> What is expected:
Reproduce only the lines starting with the line with "genus: Erythemis" and going on through the line with "family: Aphididae", swapping "common name" for "vernacular name" wherever it occurs and leaving everything else unchanged.
________________________
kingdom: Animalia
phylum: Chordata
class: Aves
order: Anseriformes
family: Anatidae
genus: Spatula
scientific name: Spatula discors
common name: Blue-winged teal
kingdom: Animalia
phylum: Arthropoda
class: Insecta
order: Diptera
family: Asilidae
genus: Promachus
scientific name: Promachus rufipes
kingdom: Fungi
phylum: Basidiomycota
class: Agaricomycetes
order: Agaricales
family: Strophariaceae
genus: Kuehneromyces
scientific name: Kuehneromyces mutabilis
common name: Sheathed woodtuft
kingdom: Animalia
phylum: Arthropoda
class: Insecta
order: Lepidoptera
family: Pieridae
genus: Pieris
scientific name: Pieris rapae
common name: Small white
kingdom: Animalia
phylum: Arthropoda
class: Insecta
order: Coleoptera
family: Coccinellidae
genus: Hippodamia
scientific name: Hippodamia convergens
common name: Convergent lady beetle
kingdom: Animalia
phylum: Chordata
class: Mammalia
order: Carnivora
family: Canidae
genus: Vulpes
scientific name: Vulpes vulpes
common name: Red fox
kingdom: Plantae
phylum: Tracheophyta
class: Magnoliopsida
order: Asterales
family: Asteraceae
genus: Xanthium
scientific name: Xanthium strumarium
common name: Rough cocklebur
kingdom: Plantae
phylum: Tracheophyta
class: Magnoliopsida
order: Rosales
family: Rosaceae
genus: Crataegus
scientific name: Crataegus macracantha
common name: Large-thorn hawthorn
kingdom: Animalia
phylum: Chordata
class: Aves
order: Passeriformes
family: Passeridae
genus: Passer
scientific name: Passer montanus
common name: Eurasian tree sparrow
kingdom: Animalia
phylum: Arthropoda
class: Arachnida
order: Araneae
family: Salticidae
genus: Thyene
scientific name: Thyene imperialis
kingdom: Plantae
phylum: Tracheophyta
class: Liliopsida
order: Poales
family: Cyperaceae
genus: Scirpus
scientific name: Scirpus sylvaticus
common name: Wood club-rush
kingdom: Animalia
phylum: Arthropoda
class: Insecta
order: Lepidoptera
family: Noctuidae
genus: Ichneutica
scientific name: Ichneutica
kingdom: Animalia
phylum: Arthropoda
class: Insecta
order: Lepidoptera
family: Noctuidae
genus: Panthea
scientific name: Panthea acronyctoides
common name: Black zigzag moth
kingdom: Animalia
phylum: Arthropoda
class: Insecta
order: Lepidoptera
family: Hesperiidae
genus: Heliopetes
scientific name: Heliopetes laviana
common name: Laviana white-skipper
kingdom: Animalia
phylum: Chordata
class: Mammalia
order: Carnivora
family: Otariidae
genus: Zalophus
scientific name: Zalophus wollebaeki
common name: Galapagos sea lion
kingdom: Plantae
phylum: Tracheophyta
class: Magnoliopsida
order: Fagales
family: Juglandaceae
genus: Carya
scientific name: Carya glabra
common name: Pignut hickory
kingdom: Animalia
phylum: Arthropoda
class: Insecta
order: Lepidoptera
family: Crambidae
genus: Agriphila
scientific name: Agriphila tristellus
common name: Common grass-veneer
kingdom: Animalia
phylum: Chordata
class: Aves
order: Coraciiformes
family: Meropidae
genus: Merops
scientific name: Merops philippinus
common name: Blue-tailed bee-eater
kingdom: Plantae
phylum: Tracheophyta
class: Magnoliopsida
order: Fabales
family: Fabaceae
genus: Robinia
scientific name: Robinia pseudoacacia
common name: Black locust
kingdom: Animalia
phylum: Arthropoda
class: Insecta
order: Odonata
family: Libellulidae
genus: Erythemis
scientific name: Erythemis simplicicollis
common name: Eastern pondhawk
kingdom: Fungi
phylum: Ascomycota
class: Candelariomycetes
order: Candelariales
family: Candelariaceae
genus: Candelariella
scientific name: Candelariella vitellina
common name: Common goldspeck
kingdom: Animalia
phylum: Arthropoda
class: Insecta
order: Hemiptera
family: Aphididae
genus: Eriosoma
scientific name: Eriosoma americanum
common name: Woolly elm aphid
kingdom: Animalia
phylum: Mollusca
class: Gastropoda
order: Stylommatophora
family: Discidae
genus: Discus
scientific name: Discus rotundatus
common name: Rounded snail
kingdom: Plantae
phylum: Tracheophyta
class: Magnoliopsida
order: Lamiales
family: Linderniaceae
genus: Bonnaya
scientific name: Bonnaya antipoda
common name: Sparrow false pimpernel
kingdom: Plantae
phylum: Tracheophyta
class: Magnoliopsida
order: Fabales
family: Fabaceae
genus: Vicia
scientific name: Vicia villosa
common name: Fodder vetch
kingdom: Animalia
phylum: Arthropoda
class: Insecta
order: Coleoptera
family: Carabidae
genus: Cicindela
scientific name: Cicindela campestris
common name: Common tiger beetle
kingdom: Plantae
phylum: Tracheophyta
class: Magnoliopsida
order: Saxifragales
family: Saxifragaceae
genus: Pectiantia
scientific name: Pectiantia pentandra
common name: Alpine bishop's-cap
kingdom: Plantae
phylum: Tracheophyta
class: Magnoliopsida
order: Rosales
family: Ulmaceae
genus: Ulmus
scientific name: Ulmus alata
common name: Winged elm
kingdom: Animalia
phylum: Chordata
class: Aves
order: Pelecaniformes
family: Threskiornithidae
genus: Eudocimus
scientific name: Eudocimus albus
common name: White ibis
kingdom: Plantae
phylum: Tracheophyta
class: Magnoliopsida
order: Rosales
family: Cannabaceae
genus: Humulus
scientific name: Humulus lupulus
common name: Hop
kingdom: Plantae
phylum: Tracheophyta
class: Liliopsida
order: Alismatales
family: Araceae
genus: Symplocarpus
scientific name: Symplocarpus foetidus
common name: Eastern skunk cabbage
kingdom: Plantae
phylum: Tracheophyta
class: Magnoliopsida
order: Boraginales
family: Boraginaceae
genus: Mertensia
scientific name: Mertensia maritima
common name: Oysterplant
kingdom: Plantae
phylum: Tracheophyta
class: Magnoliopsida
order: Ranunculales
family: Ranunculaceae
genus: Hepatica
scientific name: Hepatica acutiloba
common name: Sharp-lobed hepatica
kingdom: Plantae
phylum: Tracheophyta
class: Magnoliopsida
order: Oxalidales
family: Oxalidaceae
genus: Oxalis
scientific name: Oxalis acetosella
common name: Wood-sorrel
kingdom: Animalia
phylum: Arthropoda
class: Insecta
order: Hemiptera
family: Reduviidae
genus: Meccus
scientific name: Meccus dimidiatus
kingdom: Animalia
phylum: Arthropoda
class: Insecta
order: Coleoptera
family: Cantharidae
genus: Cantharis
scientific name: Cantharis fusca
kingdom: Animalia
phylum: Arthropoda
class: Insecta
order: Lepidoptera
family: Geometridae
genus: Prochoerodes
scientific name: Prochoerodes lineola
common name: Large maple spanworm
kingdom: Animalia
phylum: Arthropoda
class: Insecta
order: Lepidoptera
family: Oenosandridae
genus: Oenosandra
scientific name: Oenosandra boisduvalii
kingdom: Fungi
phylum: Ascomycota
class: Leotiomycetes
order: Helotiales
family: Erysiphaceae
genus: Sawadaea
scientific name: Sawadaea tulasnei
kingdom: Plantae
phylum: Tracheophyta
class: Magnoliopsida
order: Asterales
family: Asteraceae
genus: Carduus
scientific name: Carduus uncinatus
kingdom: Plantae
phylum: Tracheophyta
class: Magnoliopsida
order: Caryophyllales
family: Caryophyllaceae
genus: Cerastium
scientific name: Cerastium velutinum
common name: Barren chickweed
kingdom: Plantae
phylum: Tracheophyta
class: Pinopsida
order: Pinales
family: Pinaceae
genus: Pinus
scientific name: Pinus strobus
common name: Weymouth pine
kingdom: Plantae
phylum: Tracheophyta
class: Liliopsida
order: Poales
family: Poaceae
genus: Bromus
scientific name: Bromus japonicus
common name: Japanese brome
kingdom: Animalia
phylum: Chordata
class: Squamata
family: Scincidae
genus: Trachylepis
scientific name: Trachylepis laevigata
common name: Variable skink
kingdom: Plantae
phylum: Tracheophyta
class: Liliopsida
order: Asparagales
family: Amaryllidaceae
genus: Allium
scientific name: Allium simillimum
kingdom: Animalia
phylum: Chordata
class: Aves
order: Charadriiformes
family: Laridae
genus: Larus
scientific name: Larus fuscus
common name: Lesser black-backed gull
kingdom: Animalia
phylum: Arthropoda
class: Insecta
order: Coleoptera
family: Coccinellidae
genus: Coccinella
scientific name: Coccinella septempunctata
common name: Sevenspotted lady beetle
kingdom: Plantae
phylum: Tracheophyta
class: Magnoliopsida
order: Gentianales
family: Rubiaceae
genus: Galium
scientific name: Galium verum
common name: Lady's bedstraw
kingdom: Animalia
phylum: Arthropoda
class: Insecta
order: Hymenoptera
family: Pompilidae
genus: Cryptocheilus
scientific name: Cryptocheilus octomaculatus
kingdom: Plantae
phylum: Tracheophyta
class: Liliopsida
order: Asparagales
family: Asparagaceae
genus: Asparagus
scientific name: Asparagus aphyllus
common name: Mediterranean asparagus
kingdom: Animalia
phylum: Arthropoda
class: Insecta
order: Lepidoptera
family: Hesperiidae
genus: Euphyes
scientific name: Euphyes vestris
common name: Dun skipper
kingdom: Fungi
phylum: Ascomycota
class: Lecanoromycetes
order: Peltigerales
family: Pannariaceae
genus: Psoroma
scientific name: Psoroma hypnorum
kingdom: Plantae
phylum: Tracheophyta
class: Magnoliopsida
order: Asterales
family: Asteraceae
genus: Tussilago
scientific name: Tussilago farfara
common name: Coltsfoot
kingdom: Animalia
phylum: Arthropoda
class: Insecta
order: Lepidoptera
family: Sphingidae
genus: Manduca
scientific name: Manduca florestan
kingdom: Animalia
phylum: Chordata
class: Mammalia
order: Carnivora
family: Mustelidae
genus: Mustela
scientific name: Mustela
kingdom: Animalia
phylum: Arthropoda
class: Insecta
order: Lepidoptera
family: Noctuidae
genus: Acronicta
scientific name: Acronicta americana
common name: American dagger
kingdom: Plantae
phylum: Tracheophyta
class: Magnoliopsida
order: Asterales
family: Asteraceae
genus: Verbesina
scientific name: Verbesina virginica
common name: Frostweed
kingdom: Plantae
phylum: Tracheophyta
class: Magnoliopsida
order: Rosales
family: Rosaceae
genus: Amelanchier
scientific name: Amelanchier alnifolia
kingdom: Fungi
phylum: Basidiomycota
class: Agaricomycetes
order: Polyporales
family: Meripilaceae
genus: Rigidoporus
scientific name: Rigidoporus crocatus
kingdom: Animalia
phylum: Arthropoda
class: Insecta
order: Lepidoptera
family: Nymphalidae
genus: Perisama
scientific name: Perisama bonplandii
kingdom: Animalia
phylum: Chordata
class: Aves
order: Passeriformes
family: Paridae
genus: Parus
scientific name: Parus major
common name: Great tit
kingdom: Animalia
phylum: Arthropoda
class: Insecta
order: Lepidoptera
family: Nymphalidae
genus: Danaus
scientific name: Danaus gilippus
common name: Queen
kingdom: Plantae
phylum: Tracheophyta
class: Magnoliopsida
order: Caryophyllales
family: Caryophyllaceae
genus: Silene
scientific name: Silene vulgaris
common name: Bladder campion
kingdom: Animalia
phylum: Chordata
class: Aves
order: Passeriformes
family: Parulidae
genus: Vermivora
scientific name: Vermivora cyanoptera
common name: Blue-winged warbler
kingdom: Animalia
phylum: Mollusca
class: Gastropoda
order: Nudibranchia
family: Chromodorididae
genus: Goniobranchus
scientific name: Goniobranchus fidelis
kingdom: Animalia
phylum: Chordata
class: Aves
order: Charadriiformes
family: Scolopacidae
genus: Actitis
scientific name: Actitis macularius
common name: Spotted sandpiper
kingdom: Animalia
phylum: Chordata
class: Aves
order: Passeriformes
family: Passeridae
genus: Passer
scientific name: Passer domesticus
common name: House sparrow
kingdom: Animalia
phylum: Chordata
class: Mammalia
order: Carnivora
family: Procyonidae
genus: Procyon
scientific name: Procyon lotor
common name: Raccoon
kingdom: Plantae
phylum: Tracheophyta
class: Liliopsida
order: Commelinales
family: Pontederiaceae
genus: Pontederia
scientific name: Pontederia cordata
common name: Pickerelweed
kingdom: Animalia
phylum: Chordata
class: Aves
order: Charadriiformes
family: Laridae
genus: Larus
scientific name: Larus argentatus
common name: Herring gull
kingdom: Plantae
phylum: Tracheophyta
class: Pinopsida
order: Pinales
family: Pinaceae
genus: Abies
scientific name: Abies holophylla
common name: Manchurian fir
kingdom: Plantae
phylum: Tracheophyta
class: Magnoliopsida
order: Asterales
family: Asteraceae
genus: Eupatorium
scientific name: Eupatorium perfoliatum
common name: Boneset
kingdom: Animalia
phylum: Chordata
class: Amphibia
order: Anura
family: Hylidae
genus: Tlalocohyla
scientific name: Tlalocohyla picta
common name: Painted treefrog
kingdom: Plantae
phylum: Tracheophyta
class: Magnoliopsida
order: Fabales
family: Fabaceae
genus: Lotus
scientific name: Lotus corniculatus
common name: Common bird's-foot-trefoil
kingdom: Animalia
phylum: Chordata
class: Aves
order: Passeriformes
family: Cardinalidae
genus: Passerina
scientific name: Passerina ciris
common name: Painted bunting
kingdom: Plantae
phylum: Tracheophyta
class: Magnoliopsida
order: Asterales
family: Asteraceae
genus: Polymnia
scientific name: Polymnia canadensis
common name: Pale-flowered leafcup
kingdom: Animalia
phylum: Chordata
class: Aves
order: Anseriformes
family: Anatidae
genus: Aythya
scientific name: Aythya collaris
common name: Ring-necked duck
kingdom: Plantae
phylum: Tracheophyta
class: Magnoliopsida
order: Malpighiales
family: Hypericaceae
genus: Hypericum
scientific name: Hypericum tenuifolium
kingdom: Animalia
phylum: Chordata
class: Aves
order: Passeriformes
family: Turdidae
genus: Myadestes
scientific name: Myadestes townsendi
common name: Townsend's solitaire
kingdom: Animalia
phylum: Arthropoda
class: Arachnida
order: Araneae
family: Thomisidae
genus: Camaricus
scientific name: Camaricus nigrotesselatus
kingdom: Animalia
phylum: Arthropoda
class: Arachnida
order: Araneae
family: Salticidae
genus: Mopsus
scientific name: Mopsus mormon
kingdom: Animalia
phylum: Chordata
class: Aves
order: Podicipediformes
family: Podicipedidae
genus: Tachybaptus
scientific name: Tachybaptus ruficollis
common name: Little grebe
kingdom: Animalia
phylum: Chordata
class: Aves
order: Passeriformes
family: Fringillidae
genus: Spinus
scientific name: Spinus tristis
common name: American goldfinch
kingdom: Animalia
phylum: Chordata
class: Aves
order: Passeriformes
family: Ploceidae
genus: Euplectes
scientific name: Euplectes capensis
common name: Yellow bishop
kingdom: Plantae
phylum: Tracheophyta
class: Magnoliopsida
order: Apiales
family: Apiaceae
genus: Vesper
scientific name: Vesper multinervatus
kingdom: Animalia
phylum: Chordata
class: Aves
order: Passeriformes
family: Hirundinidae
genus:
________________________
> Full response:
genus: Erythemis
scientific name: Erythemis simplicicollis
vernacular name: Eastern pondhawk
kingdom: Fungi
phylum: Ascomycota
class: Candelariomycetes
order: Candelariales
family: Candelariaceae
genus: Candelariella
scientific name: Candelariella vitellina
vernacular name: Common goldspeck
kingdom: Animalia
phylum: Arthropoda
class: Insecta
order: Hemiptera
family: Aphididae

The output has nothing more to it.